- [Instructions for the task] Copy the data below line for line, with no changes.

- [Data for the task]
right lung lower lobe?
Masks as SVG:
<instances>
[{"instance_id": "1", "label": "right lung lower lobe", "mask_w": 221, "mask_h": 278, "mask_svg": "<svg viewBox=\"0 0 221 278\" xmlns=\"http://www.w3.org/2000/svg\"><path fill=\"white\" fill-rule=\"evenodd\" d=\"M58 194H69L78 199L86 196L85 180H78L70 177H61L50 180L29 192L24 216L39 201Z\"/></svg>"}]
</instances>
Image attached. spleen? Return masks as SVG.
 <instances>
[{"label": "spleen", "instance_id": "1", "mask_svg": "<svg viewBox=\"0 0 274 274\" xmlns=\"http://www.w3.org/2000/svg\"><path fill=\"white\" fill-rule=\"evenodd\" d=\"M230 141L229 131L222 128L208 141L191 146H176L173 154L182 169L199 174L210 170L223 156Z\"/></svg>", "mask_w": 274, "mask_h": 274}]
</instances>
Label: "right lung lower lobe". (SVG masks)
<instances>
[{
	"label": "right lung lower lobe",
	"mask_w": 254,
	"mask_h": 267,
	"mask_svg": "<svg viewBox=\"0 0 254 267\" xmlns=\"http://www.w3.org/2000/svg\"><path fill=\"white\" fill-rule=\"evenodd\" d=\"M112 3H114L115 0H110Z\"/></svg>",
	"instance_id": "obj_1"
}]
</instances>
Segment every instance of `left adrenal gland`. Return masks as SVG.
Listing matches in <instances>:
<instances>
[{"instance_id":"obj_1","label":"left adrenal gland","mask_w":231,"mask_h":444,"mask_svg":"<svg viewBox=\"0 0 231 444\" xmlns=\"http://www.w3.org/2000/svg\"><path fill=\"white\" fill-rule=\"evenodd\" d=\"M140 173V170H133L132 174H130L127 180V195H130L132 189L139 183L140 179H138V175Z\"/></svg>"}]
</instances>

- [Result]
right lung lower lobe?
Masks as SVG:
<instances>
[{"instance_id": "1", "label": "right lung lower lobe", "mask_w": 221, "mask_h": 278, "mask_svg": "<svg viewBox=\"0 0 221 278\" xmlns=\"http://www.w3.org/2000/svg\"><path fill=\"white\" fill-rule=\"evenodd\" d=\"M58 194H69L78 199L86 196L85 180H78L70 177H61L50 180L29 192L24 216L39 201Z\"/></svg>"}]
</instances>
Image attached. spleen? Return masks as SVG.
 <instances>
[{"label": "spleen", "instance_id": "1", "mask_svg": "<svg viewBox=\"0 0 274 274\" xmlns=\"http://www.w3.org/2000/svg\"><path fill=\"white\" fill-rule=\"evenodd\" d=\"M230 141L229 131L222 128L208 141L191 146H176L173 154L182 169L199 174L210 170L223 156Z\"/></svg>", "mask_w": 274, "mask_h": 274}]
</instances>
Label: "right lung lower lobe". (SVG masks)
<instances>
[{
	"label": "right lung lower lobe",
	"mask_w": 254,
	"mask_h": 267,
	"mask_svg": "<svg viewBox=\"0 0 254 267\" xmlns=\"http://www.w3.org/2000/svg\"><path fill=\"white\" fill-rule=\"evenodd\" d=\"M112 3H114L115 0H110Z\"/></svg>",
	"instance_id": "obj_1"
}]
</instances>
Segment every instance of `left adrenal gland`. Return masks as SVG.
Listing matches in <instances>:
<instances>
[{"instance_id":"obj_1","label":"left adrenal gland","mask_w":231,"mask_h":444,"mask_svg":"<svg viewBox=\"0 0 231 444\" xmlns=\"http://www.w3.org/2000/svg\"><path fill=\"white\" fill-rule=\"evenodd\" d=\"M140 173V170H133L132 174H130L127 180V195H130L132 189L139 183L140 179H138V175Z\"/></svg>"}]
</instances>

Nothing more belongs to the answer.